# PROBLEM DETAILS
Going down the data below, set down exactly the line with "use and are" and each line after it through the line with "originated in France"; no other lines.

# PROVIDED INFORMATION
• • • • •
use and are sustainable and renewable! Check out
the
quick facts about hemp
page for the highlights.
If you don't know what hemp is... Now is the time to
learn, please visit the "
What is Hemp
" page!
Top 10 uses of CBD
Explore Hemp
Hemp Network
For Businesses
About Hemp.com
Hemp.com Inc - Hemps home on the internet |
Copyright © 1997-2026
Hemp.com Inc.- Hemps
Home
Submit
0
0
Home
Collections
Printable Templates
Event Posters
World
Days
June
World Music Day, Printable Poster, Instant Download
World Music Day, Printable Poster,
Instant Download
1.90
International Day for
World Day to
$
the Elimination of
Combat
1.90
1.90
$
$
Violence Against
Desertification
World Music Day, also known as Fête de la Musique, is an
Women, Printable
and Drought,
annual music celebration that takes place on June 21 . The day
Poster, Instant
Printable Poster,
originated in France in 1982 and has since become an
• • • • •
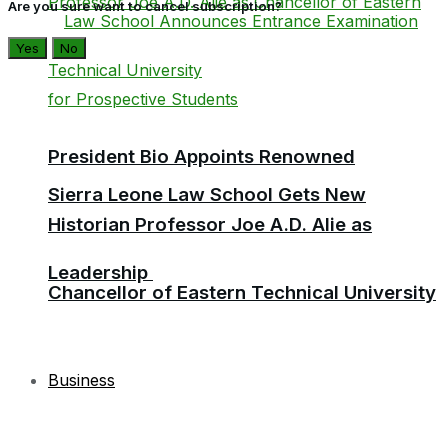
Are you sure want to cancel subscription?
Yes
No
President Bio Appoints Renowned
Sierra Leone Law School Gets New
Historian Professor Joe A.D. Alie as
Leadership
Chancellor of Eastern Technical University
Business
• • • • •
# YOUR RESPONSE
use and are sustainable and renewable! Check out
the
quick facts about hemp
page for the highlights.
If you don't know what hemp is... Now is the time to
learn, please visit the "
What is Hemp
" page!
Top 10 uses of CBD
Explore Hemp
Hemp Network
For Businesses
About Hemp.com
Hemp.com Inc - Hemps home on the internet |
Copyright © 1997-2026
Hemp.com Inc.- Hemps
Home
Submit
0
0
Home
Collections
Printable Templates
Event Posters
World
Days
June
World Music Day, Printable Poster, Instant Download
World Music Day, Printable Poster,
Instant Download
1.90
International Day for
World Day to
$
the Elimination of
Combat
1.90
1.90
$
$
Violence Against
Desertification
World Music Day, also known as Fête de la Musique, is an
Women, Printable
and Drought,
annual music celebration that takes place on June 21 . The day
Poster, Instant
Printable Poster,
originated in France in 1982 and has since become an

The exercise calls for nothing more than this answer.